For someone who’s spent the last 20 years to building his business empire, Jeff Bezos seems remarkably comfortable about its mortality.
“Amazon is not too big to fail,” Bezos said during an Amazon town hall meeting, replying to an employee who asked about Amazon’s future in the light of bankruptcies of retailers like Sears. “In fact, I predict one day Amazon will fail,” he went on. “Amazon will go bankrupt. If you look at large companies, their lifespans tend to be 30-plus years, not a hundred-plus years.”
Bezos is technically right — the list of the most valuable companies today is very different from what it was just over three decades ago. Several companies once thought invincible, including Xerox, GE, and most recently, Nokia, have fallen by the wayside, or are a shadow of their former selves.
But even if history isn’t on his side, Bezos’s statements are a startling admission for someone responsible for $1 trillion of shareholder wealth. However, Bezos seemed to hint that the acceptance that Amazon’s limited shelf life might just end up prolonging it. “If we start to focus on ourselves, instead of focusing on our customers, that will be the beginning of the end,” he said. “We have to try and delay that day for as long as possible.”
Bezos has been consistent with his messaging to Amazon employees over the years, constantly urging them to guard against complacency. In 1997, right after Amazon’s IPO, Bezos had told interviewers that it was just Day 1 at the company, and there was still loads to be done. He repeated the same line at a townhall last year, saying that it was still Day 1 at Amazon, and they should Guard against a “Day 2”. “Day 2 is stasis, followed by irrelevance, followed by excruciating decline, followed by death,” he’d said. “That is why, it is always Day 1,” he’d declared amidst cheers from Amazon employees.

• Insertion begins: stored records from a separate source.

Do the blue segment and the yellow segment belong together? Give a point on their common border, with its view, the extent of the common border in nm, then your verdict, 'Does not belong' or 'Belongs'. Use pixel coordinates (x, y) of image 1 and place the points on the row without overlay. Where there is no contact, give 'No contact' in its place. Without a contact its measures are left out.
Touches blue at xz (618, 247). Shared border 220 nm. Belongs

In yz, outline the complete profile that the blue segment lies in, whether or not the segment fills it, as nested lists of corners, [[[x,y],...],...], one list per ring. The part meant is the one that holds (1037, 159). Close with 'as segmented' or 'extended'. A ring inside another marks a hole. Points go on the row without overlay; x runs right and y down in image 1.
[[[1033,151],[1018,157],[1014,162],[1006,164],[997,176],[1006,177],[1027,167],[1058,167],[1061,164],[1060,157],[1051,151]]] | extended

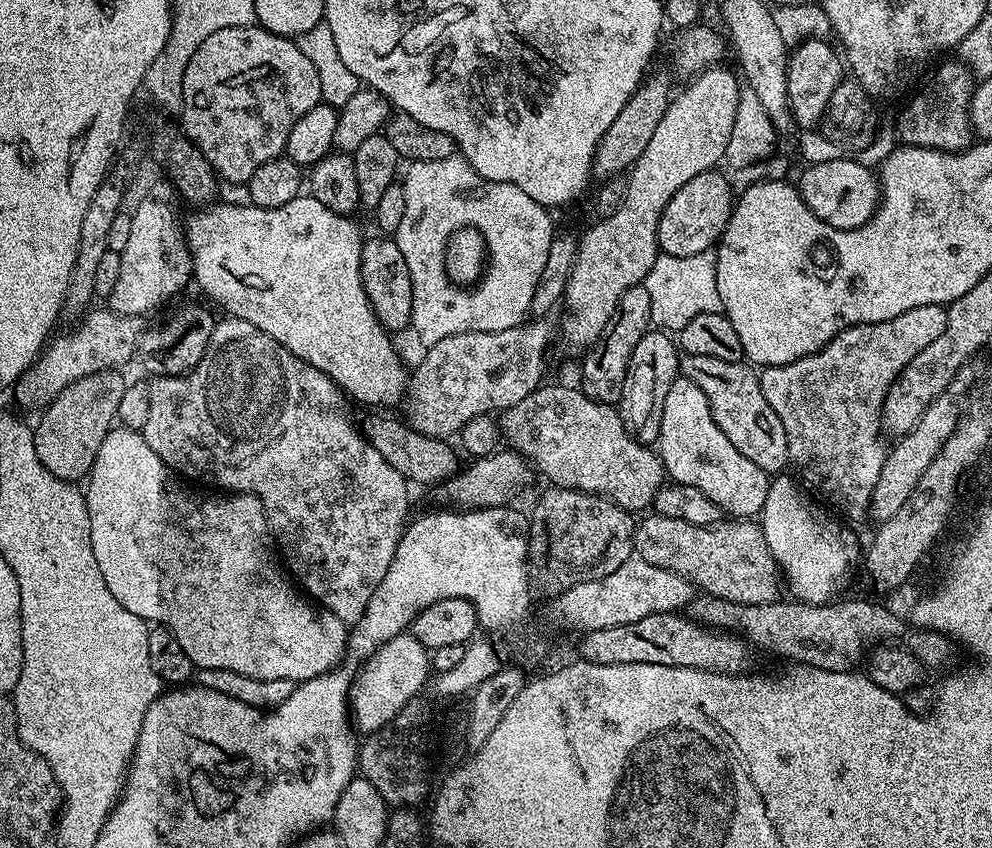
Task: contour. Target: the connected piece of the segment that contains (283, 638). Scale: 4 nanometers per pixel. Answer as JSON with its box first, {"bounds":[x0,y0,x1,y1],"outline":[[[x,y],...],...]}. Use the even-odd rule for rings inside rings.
{"bounds":[84,426,349,682],"outline":[[[116,426],[106,434],[102,447],[98,449],[98,458],[94,458],[94,466],[86,480],[88,488],[86,487],[84,501],[90,514],[90,546],[94,546],[94,558],[98,561],[98,570],[102,570],[102,578],[106,581],[110,594],[114,594],[114,598],[118,598],[118,602],[122,602],[122,606],[126,606],[130,614],[138,614],[141,622],[151,622],[153,625],[169,628],[174,638],[178,638],[182,650],[186,650],[186,658],[190,658],[192,665],[200,670],[234,670],[238,674],[246,674],[246,678],[282,678],[299,682],[318,678],[337,667],[348,651],[349,625],[333,612],[321,610],[307,595],[298,591],[297,585],[290,579],[289,573],[278,559],[274,537],[268,531],[268,519],[260,499],[251,496],[249,492],[203,496],[192,488],[183,488],[179,479],[168,480],[168,476],[170,477],[169,468],[164,465],[162,458],[158,458],[158,454],[154,454],[154,450],[150,450],[150,446],[144,441],[143,431]]]}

Amazon seems to be staying true to his word thus far — it’s expanding like a startup, rapidly moving into new areas like the cloud, smart home appliances, and even self-checkout stores that require no cashiers. But challenges are looming on the horizon — Amazon’s size and scale have attracted the attention of regulators. It’s also in the crosshairs of US President Donald Trump, who’s often accused it for not adequately compensating the US Postal Service for using its services. And Bezos’ personal investments have also raised some eyebrows — after Bezos bought the Washington Post last year, it’s felt that Amazon’s sphere of influence is becoming too large for its own good.
Bezos, though, seems to insist that what will prolong Amazon’s lifespan is it realizing that its time at the top of the e-commerce pile is limited, and being on its guard. It’s a sentiment that’s been used before in Silicon Valley — in 2005, Steve Jobs had urged people to stay hungry stay foolish. Bezos is using a somewhat darker analogy of failure and bankruptcy, but he’s saying much of the same.